Online education provider EdX is taking a big step into the undergraduate market by launching two programs called MicroBachelors that students can complete on its platform and earn credits toward a bachelor's degree.
Students can earn credits in an information technology program offered by Western Governors University. A computer science program from New York University is pending approval for credit from Thomas Edison State University. The credits can also transfer to another institution that accepts them.
The fully online programs consist of three courses each, cost between $500 and $1,500 total, and take roughly six months to complete.
With MicroBachelors, EdX is targeting adults who don't have the time or funds for a traditional undergraduate education.
"This could be transformative in the undergraduate space, particularly for learners that are in the workforce and are looking to get additional skills," said Anant Agarwal, founder and CEO of EdX, in an interview with Education Dive.
Major employers, including Boeing and Walmart, helped develop the MicroBachelors programs. An advisory council composed of corporations, foundations and higher ed institutions will help determine which skills they need to teach. MicroBachelors programs focused on data science and health care are also in the works.
Agarwal says companies could use the MicroBachelors programs to retrain their employees.
"Every employer we've talked to has been very interested in these programs, particularly those that have frontline employees that are at risk of being automated away with the future of work," he said.
The news comes as more companies signal interest in providing their workers with either low-cost or free postsecondary education in order to improve retention and expand their talent pipelines.
The MicroBachelors also mark a continued shift for EdX, which made its name as one of the first MOOC providers, to a wider variety of educational offerings.
In 2018, EdX announced several online master's degrees with selective universities, including the Georgia Institute of Technology and the University of Texas at Austin.
Two years prior, it rolled out MicroMasters programs. Students can complete the series of graduate-level courses as a standalone credential or roll them into one of EdX's master's degrees.
That stackability was something EdX wanted to carry over into the MicroBachelors programs, Agarwal said. One key difference, however, is that the undergraduate programs will have an advising component, which the master's programs do not.
Other companies are attempting to bring economies of scale to undergraduate programs to lower costs for students and institutions.
The University of Pittsburgh has agreed to award credit to students who complete general education courses offered online through Outlier.org, a New York-based startup. Outlier.org announced Tuesday it is extending the pilot program and will be working with the university to develop more courses.
And MOOC provider Coursera announced last year that it was piloting a project in which colleges can use its courses in their own academic programs. The company told Education Dive that it expects larger institutions will use the platform to supplement their core curriculum, while smaller colleges are more likely to use it to develop for-credit courses in emerging fields.

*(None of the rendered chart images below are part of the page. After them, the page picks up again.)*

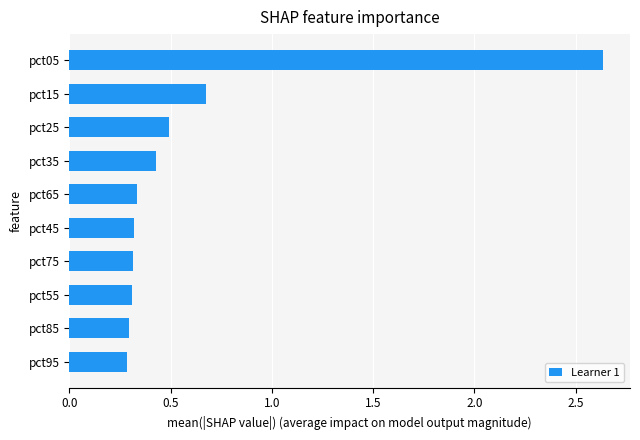

Which label corresponds to the largest value in the chart?

pct05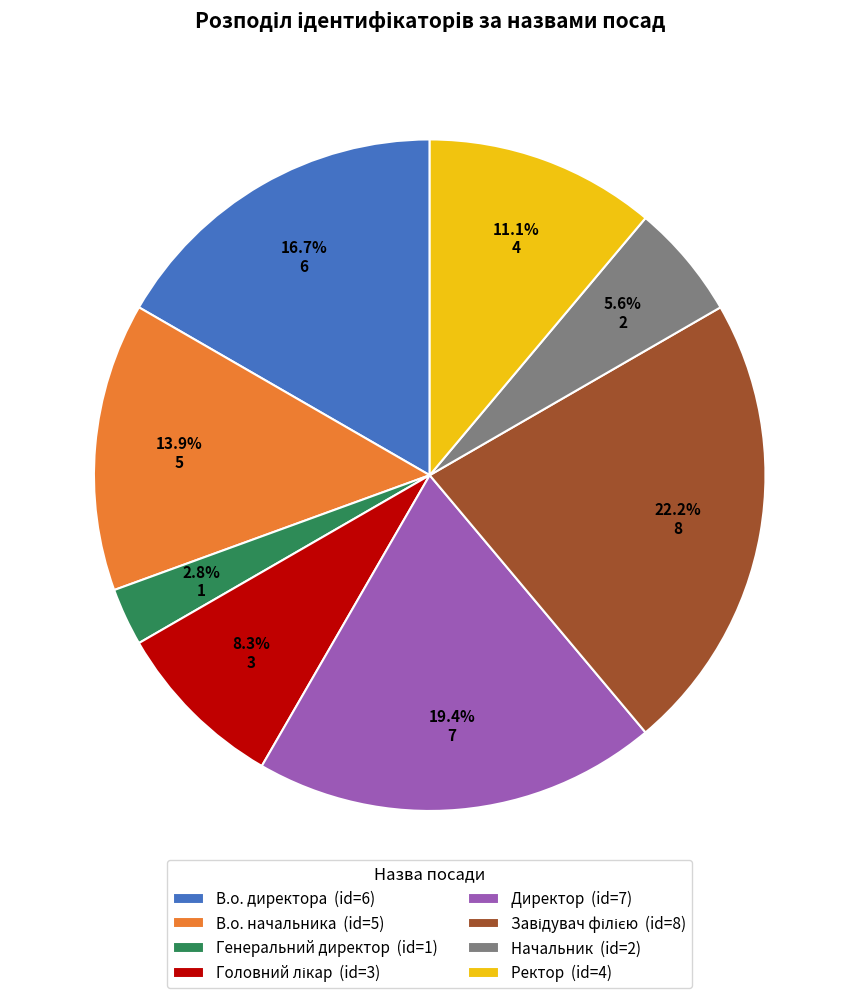

Between В.о. начальника and Директор, which is larger?

Директор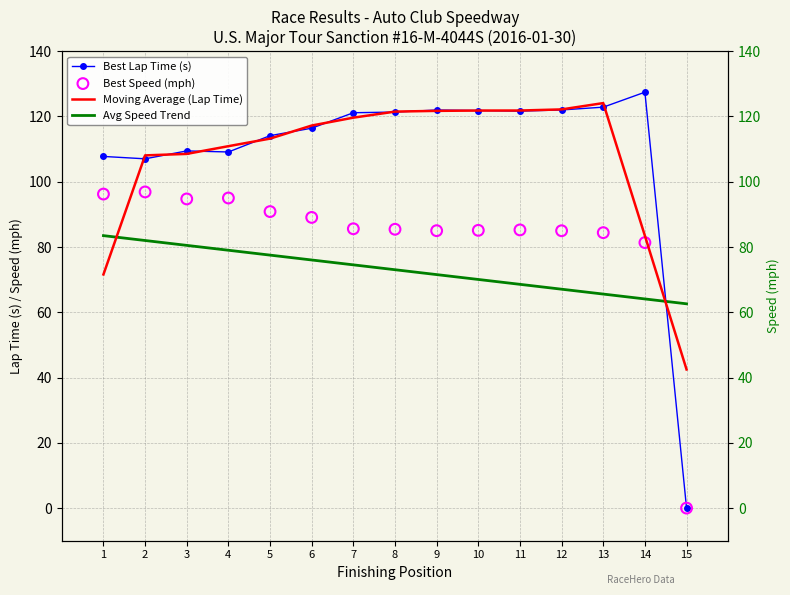

What is the total value across all series at 1?

359.0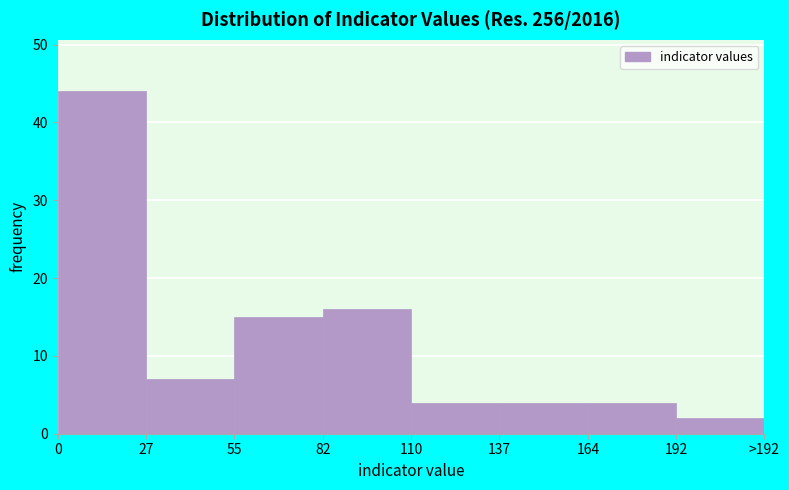

Reading left to right, what are all the values shown in this chart?

44	7	15	16	4	4	4	2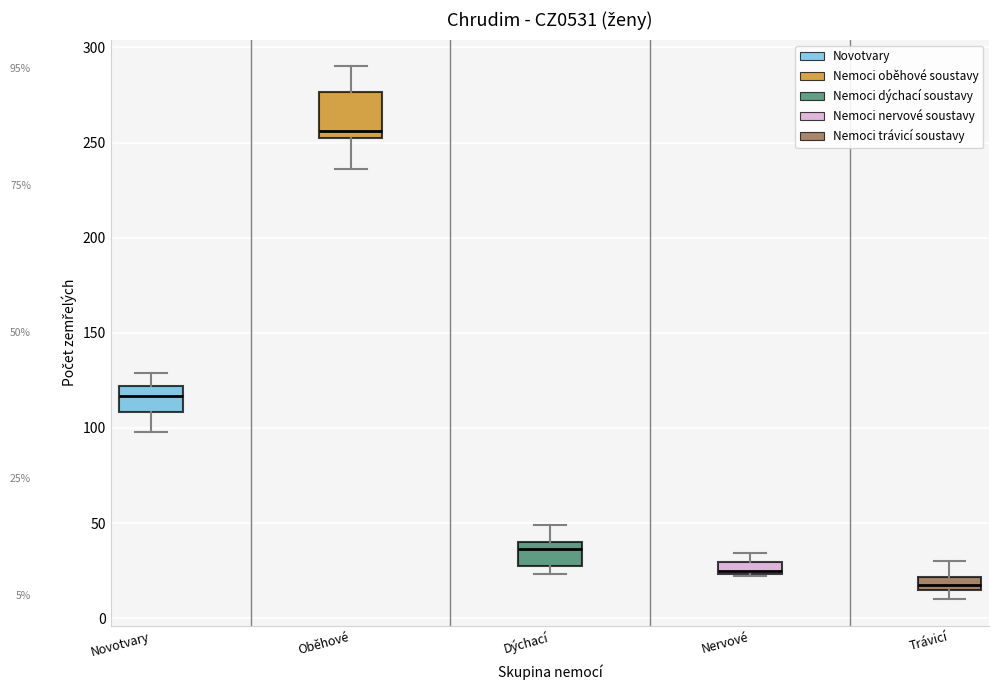

Which box is the tallest, from its lower edge to its upper edge?

Oběhové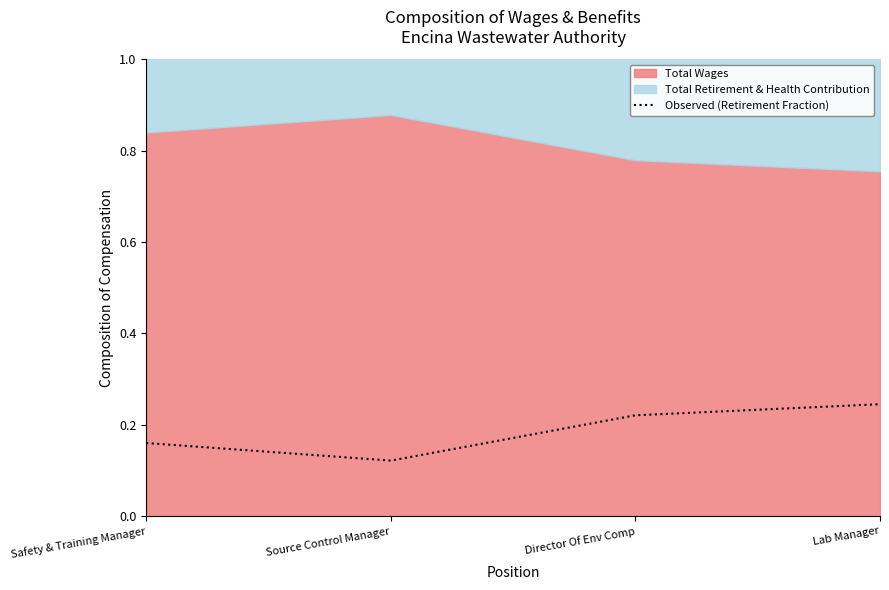

Does the chart have visible grid lines?

No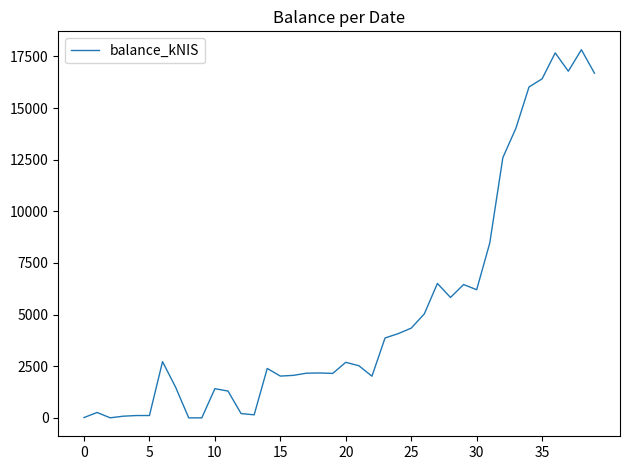

What is the greatest value displayed?

17821.6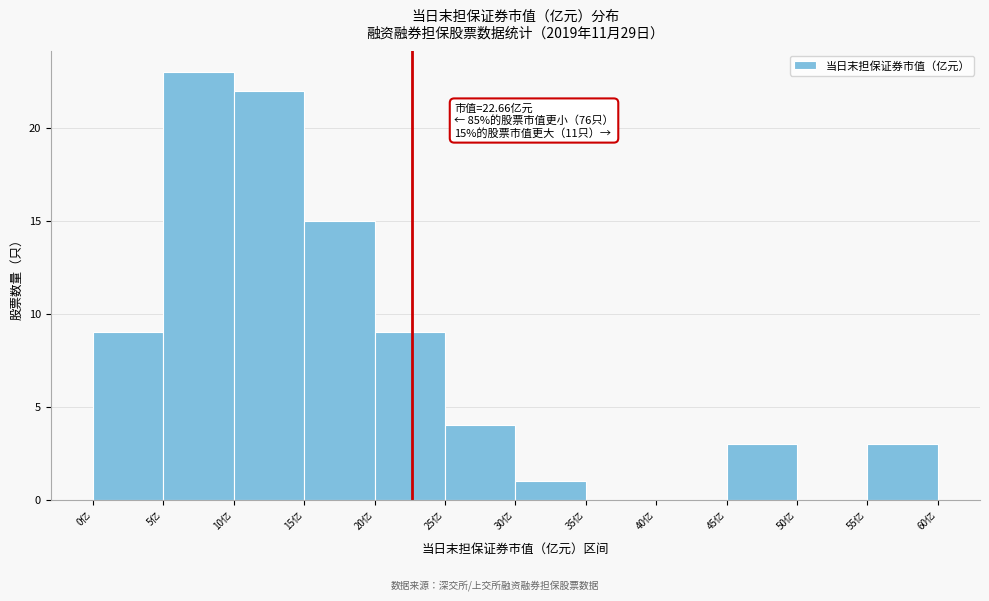

Over which range of the x-axis is the bar tallest?

5 to 10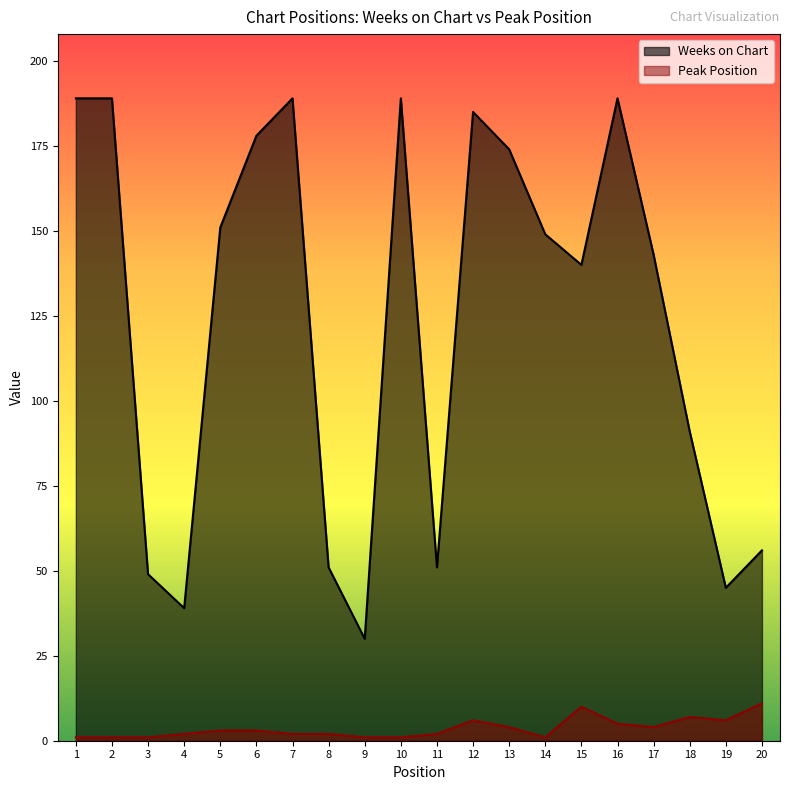

Where is Weeks on Chart nearest to the value 109?

18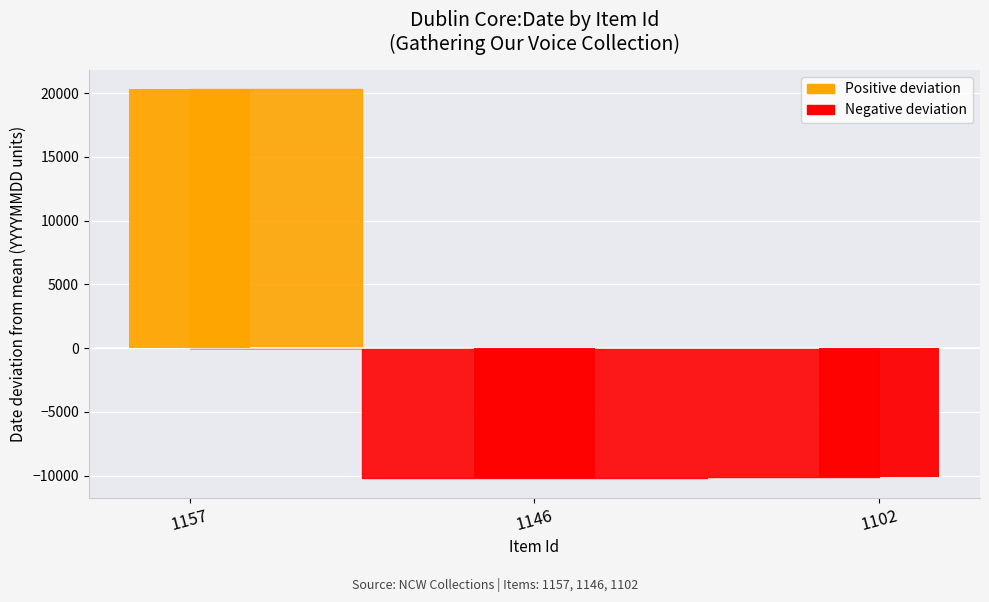

List the labels in order of value, smallest first.

1146, 1102, 1157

However, some efforts to open access to online undergraduate education haven't achieved the desired results.
In 2015, Arizona State University raised eyebrows when it announced its Global Freshman Academy, which would award students credit for online classes completed through EdX's platform.
However, three years in, just 2% of the some 373,000 students who enrolled in the courses earned a C or higher, and even fewer received credit from Arizona State, EducationNext reported.
And in 2014, online program manager 2U shut down its Semester Online program, which was pitched as a way for selective universities to share online courses, after classes had low enrollment and some participating colleges dropped out.